Controller Area Network (CAN) is an essential networking protocol that connects multiple electronic control units (ECUs) in a vehicle. However, CAN-based in-vehicle networks (IVNs) face security risks owing to the CAN mechanisms. An adversary can sabotage a vehicle by leveraging the security risks if they can access the CAN bus.
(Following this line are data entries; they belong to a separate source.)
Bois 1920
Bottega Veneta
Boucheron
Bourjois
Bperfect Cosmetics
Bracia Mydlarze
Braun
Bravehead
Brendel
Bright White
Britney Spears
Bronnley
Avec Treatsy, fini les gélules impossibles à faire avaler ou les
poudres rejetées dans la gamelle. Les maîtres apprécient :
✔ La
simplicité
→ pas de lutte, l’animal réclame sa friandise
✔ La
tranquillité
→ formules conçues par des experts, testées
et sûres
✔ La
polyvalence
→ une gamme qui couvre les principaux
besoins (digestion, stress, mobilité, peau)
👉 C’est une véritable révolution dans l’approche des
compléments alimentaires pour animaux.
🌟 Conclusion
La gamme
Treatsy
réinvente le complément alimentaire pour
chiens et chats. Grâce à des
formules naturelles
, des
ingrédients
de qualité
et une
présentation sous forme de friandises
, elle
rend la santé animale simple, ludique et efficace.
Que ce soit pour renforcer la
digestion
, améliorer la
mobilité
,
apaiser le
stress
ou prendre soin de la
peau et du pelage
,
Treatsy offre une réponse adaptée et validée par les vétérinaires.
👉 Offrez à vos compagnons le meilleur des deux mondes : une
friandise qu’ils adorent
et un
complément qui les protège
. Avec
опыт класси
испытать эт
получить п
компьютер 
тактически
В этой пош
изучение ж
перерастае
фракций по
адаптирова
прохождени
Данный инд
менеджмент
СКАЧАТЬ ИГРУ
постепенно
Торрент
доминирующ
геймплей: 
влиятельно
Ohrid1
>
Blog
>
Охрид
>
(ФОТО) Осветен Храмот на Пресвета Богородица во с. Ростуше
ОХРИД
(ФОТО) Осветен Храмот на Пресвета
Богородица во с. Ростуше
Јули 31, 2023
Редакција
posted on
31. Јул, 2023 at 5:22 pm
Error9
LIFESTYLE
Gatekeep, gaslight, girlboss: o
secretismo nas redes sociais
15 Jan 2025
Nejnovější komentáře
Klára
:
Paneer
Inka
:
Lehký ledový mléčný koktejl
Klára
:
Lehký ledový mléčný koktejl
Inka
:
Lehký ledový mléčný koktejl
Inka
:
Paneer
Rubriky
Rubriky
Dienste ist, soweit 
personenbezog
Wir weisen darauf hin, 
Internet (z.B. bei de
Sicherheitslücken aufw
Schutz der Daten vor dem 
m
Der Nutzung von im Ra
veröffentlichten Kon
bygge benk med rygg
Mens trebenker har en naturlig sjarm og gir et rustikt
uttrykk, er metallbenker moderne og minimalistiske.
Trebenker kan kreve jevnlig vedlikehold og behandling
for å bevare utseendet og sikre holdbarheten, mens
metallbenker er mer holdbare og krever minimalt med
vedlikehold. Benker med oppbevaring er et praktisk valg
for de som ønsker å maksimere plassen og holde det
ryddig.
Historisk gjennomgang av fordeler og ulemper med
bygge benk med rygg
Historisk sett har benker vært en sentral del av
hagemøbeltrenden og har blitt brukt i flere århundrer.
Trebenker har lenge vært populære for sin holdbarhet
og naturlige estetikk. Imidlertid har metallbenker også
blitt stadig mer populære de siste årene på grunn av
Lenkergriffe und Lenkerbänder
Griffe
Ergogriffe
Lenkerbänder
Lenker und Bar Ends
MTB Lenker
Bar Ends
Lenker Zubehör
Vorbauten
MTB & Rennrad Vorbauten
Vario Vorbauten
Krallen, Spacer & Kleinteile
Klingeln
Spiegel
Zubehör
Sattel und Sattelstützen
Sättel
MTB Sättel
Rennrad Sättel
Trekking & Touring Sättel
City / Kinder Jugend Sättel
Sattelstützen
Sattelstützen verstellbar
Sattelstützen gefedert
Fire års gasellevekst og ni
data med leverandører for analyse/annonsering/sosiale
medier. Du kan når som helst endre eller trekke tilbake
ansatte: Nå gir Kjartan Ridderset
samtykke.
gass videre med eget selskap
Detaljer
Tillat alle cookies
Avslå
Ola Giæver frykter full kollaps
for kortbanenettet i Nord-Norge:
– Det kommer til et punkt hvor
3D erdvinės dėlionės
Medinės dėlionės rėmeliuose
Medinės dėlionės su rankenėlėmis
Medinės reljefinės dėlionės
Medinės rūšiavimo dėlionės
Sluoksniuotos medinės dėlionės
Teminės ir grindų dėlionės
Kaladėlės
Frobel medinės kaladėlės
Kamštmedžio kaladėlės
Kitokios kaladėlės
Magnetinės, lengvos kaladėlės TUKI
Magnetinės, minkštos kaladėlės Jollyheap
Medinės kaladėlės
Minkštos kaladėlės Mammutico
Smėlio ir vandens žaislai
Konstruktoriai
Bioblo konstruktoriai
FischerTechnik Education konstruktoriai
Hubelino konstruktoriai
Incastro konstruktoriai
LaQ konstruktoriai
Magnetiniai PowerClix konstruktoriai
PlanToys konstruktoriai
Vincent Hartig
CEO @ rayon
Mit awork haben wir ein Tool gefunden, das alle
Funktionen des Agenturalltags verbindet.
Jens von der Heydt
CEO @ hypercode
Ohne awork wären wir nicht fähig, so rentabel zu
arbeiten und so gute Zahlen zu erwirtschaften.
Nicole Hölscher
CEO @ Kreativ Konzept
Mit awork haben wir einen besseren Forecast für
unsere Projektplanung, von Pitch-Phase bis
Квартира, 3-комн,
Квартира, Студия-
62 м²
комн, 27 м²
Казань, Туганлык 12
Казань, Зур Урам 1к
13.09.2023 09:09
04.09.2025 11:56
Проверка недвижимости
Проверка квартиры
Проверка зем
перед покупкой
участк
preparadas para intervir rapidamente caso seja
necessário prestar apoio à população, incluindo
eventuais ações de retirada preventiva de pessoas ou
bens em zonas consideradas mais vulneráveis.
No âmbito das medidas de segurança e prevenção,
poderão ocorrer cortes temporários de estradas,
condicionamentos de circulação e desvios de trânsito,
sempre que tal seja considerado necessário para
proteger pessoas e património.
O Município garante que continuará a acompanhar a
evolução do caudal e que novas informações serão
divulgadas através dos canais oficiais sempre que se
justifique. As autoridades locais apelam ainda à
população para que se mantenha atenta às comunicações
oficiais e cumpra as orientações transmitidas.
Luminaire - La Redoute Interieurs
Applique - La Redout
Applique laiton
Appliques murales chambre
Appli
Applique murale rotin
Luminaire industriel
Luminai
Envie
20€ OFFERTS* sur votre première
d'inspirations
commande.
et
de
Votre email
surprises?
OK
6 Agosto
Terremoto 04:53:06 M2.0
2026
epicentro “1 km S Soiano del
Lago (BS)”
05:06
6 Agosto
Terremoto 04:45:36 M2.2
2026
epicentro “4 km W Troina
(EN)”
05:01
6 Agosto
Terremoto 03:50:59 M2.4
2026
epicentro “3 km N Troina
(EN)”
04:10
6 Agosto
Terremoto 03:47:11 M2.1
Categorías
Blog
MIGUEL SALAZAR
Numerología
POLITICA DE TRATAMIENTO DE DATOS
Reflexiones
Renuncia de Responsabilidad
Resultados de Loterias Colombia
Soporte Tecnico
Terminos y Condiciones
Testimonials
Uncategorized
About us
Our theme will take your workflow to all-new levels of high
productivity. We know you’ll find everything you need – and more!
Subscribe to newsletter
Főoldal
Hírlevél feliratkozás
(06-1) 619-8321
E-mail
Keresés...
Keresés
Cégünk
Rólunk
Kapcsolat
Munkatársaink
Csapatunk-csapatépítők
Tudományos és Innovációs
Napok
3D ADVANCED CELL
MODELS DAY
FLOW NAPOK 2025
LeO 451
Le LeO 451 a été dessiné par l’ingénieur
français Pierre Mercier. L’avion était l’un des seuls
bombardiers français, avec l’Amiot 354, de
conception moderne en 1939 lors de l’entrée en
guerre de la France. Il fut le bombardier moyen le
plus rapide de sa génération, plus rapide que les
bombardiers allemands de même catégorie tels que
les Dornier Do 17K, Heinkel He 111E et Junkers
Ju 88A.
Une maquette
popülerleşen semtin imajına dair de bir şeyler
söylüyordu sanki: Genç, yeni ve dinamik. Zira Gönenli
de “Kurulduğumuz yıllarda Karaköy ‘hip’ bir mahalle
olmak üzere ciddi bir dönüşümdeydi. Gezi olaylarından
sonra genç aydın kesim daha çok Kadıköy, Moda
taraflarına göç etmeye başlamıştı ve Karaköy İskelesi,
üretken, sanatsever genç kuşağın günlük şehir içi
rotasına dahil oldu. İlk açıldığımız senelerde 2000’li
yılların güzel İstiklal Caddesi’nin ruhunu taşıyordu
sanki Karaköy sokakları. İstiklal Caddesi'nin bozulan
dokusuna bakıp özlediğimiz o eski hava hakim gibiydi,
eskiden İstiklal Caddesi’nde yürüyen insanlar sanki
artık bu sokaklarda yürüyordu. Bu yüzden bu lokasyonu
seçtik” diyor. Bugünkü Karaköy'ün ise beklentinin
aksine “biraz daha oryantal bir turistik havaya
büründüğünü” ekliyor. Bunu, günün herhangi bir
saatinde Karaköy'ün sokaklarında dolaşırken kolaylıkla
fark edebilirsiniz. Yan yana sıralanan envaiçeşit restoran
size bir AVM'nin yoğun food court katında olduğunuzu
Thus, recent actions and cybersecurity regulations (e.g., UNR 155) require carmakers to implement intrusion detection systems (IDSs) in their vehicles. The IDS should detect cyberattacks and provide additional information to analyze conducted attacks. Although many IDSs have been proposed, considerations regarding their feasibility and explainability remain lacking. This study proposes X-CANIDS, which is a novel IDS for CAN-based IVNs. X-CANIDS dissects the payloads in CAN messages into human-understandable signals using a CAN database. The signals improve the intrusion detection performance compared with the use of bit representations of raw payloads. These signals also enable an understanding of which signal or ECU is under attack. X-CANIDS can detect zero-day attacks because it does not require any labeled dataset in the training phase. We confirmed the feasibility of the proposed method through a benchmark test on an automotive-grade embedded device with a GPU. The results of this work will be valuable to carmakers and researchers considering the installation of in-vehicle IDSs for their vehicles.

翻译：控制器局域网络（CAN）是连接车辆中多个电子控制单元（ECU）的核心网络协议。然而，基于CAN的车载网络（IVN）因其机制存在安全风险。若攻击者能够访问CAN总线，便可利用这些安全漏洞破坏车辆。因此，近期行动与网络安全法规（如UNR 155）要求汽车制造商在车辆中部署入侵检测系统（IDS）。该IDS需能检测网络攻击，并提供附加信息以分析已发生的攻击行为。尽管已有众多IDS方案被提出，但在其可行性及可解释性方面仍存在不足。本研究提出X-CANIDS——一种面向CAN-IVN的新型入侵检测系统。X-CANIDS通过CAN数据库将CAN消息中的有效载荷解析为人类可理解的信号，相较于原始有效载荷的比特表示法，这些信号显著提升了入侵检测性能。同时，这些信号可揭示受攻击的具体信号或ECU。由于X-CANIDS在训练阶段无需标注数据集，因而具备检测零日攻击的能力。我们通过在搭载GPU的车规级嵌入式设备上进行基准测试，验证了该方法的可行性。本研究结果将为考虑在车辆中部署车载IDS的汽车制造商及研究人员提供重要参考价值。